Ripressione

Maître Dupond-Moretti sera-t-il le prochain Nicolas Hulot du gouvernement ?

Sa nomination au Ministère de la Justice a suscité interrogations, critiques, mais surtout espoir en Corse car Maître Dupond-Moretti est avant tout connu comme l’avocat des acquitements, et l’avocat de dossiers de prisonniers politiques parmi les plus difficiles. C’est lui notamment qui a obtenu en 2006 l’acquitement de Jean Castela* condamné en première instance à 30 ans de réclusion alors qu’il était innocent. Il renforçait également la défense d’Yvan Colonna lors de son troisième procès qui s’est conclu toujours sur une condamnation à perpétuité mais cette fois sans peine incompressible, ce qui laisse toujours planer le doute sur sa culpabilité.

 

Le Garde des Sceaux aujourd’hui est dans un dilemme. Restera-t-il l’avocat épris du Droit, le décortiqueur des dossiers lourds pour y démontrer les incohérences et les scandales judiciaires en puissance, le coureur de fond des prétoires qui rejette tout renoncement d’emblée pour se faire l’avocat des causes perdues? Ou bien finira-t-il comme Nicolas Hulot, désabusé et impuissant face aux consignes politiques qui lui demandent de fermer les yeux au nom de la sacro-sainte République?

«Je ne veux plus me mentir»… «Je me suis surpris à des moments à abaisser mon seuil d’exigence» avait dit très amer Nicolas Hulot alors qu’il annonçait son départ du gouvernement au mois d’août 2018. «On s’évertue à entretenir un modèle économique cause de tous ces désordres climatiques… Nous faisons des petits pas… mais est-ce que les petits pas suffisent… la réponse est non» avait-il expliqué, ajoutant, en parlant du Président de la République, «j’espère qu’il tirera les leçons. J’espère que ce geste sera utile, pour que chacun se pose la question de sa responsabilité.»
Malheureusement, Emmanuel Macron et son gouvernement n’ont tiré aucune leçon. Ce geste courageux et rare de la part d’un ministre fidèle à ses valeurs lui ont même valu les reproches d’une partie de l’opinion publique déçue, ou bien prompte à juger sans savoir. Nicolas Hulot avait pourtant parler de sa «souffrance», de sa solitude, du poids des lobbies, et, sans soutien politique du Président de la République, se sentant trahi, il avait conclu «c’est le moment d’arrêter».
Aujourd’hui, l’Histoire lui donne raison.

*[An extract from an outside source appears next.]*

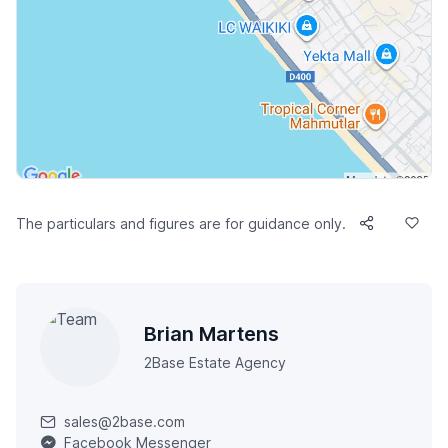
The particulars and figures are for guidance only.
Brian Martens
2Base Estate Agency
sales@2base.com
Facebook Messenger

Les bonnes résolutions de l’Accord de Paris, les travaux engagés avec la Convention Climat, les promesses et les discours restent sans suites concrètes et Emmanuel Macron joue les écolos sans faire de l’écologie véritable pendant que la situation climatique s’aggrave.
L’état de la planète exige une action offensive, une véritable révolution dans les mentalités. Chacun le sait. Surtout au niveau des décideurs. Mais les intérêts économiques continuent de s’imposer au détriment de l’avenir de l’humanité.

Avocat d’Yvan Colonna dont il a renforcé la défense lors de son troisième procès plaidant l’acquitement pour un homme qui a toujours et continue de crier son innocence, Maître Dupond-Moretti a préconisé la réforme du système judiciaire français, plaidant pour l’impartialité des juges, redonnant droit à la défense souvent baffouée dans des instructions à charge. Il a toujours défendu la séparation du judiciaire face au politique, et particulièrement au poids de l’Exécutif. Aujourd’hui, Ministre de la Justice, il n’est pas possible que ses convictions soient balayées et qu’il ne souffre pas de la décision prise par le Premier Ministre de lui ôter la prérogative du maintien ou non du statut de DPS. D’autant que c’est encore pour exercer une injustice lourde en refusant la levée de ce statut.
Les trois détenus politiques les plus honnis par la nomenclatura française ont droit à leur rapprochement, ont droit à leur remise en liberté conditionnelle, pour Alain Ferrandi et Pierre Alessandri depuis 2017, pour Yvan Colonna dès 2021. La levée du statut de DPS est une exigence pour autoriser leur rapprochement. C’est aussi une évidence, au vue de la situation dans l’île, de leur comportement exemplaire en prison, et surtout au vu de l’abus de pouvoir que représente l’application de ce statut pour une décision politique au service d’une vengeance d’État totalement contraire au droit.
La nomination de Maître Dupond-Moretti au Ministère de la Justice pouvait apparaître comme un signe d’appaisement avec Paris… depuis, hélas, elle apparaît de plus en plus comme un nouveau subterfuge d’Emmanuel Macron.
Le Garde des Sceaux sera-t-il le prochain Nicolas Hulot du gouvernement? •

Fabiana Giovannini.

* acquité en même temps que Vincent Andriuzzi qui était défendu par Me Patrick Maisonneuve.